Things are changing in the world of Irish whiskey. Those changes might force Conor McGregor to change the name of his brand. According to The Drinks Business, the Irish Whiskey Association is considering laying down some new regulations about what distilleries can put in the name of their spirits. If they go through with the changes, McGregor’s Proper No. 12 will run afoul of the regulating body.

The Irish Whiskey Association says their proposed regulations will give producers “greater clarity and flexibility,” to produce the spirit. The regulation will do away with numbers on whiskey labels and in brand names. Additionally, the IWA wants to remove numbers from promotion and advertising. They worry that using numbers in labels or other packaging will result in confusion on the part of the consumer. For instance, they don’t want a consumer to see a number on a bottle and assume that it reflects the age or distilling date of the spirit.

It looks like the IWA would be fine with a label that clearly states that the whiskey was aged for a certain number of years. That’s information that many serious whiskey drinkers like to know. However, brands like Conor McGregor’s Proper No. 12 would not be allowed under the proposed regulations.

More About the Regulations that Might Impact Conor McGregor’s Brand

The Drinks Business points out that the 12 in Conor McGregor’s whiskey doesn’t refer to how old it is. Instead, it refers to the area code in Crumlin, McGregor’s hometown.

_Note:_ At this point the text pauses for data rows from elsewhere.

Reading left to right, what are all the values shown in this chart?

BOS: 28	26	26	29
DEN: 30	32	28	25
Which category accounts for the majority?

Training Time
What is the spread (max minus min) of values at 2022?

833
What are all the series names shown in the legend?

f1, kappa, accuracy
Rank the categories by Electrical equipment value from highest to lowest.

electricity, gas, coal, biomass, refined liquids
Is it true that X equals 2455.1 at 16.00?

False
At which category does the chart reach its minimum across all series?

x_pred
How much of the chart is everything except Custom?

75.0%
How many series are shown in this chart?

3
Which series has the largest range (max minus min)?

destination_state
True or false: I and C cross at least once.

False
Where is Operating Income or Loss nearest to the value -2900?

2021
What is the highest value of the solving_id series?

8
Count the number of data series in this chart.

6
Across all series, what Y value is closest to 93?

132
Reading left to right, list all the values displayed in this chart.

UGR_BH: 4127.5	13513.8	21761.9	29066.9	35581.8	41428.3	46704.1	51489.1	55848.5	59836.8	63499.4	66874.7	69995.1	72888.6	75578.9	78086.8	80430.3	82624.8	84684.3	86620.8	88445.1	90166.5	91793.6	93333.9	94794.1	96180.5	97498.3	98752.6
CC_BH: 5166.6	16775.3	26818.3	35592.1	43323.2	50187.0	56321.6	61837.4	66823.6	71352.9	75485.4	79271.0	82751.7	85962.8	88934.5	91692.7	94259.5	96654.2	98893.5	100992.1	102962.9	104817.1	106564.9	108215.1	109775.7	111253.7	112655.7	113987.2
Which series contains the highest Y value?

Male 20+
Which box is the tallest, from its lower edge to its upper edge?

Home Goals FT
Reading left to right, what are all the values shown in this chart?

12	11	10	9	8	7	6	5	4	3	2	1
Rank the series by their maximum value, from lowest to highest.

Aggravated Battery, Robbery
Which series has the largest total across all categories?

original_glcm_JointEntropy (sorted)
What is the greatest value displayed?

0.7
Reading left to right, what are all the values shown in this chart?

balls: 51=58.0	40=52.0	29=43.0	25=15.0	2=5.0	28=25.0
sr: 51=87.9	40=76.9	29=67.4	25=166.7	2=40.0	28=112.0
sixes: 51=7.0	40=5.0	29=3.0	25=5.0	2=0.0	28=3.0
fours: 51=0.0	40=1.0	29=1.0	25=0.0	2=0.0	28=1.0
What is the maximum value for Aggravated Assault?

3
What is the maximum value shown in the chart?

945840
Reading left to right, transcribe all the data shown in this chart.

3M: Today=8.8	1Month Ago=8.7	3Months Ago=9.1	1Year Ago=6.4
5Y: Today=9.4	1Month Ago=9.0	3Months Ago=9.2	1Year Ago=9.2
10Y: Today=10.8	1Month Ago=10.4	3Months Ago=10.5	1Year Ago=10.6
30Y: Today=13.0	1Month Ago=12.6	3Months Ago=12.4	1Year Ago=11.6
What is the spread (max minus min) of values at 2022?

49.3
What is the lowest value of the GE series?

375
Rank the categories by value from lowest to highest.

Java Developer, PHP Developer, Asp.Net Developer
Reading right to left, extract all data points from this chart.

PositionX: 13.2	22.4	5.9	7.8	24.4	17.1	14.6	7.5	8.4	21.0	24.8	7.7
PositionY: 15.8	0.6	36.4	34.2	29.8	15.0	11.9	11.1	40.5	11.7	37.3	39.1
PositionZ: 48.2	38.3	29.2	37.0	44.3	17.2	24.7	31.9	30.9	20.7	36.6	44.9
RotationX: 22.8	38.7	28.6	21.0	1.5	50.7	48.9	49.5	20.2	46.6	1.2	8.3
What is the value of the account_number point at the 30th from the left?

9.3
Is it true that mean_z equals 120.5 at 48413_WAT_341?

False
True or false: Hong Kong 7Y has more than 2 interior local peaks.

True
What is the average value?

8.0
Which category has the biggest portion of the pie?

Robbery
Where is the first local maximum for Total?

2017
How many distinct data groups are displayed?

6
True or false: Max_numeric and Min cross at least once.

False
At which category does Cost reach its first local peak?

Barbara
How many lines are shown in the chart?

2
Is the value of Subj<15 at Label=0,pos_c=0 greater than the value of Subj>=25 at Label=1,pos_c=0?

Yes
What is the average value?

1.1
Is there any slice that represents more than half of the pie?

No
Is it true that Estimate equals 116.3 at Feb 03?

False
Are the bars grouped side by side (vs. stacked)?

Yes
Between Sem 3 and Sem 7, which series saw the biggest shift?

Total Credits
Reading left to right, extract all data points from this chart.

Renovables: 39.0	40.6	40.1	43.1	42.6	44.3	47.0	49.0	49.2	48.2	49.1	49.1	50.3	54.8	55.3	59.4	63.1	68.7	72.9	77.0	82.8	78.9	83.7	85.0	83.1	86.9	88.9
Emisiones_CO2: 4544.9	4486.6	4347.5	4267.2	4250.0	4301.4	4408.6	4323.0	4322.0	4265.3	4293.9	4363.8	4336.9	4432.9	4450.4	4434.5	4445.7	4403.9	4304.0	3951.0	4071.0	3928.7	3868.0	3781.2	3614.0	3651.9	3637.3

It makes sense that Conor McGregor would have to change his whiskey’s name if this new regulation goes into effect. Those who know about the brand will understand that its name is a reference to McGregor’s hometown. However, some may be led to believe that they’ve found a bargain on a 12-year-old Irish whiskey.

The IWA isn’t trying to horn in on Conor McGregor’s brand. Instead, they hope to preserve the “rich heritage and traditions” of Irish whiskey. The chair of IWA’s technical committee, Noel Sweeney, spoke about the proposed regulations. “Irish Whiskey’s status as a protected geographic indication has played a key role in driving the global revival of Irish Whiskey sales over recent years.”

He added that the proposed regulations “seek to provide greater clarity, efficiency, and flexibility to Irish Whiskey production processes in line with that heritage and traditions, while also promoting a more sustainable industry.”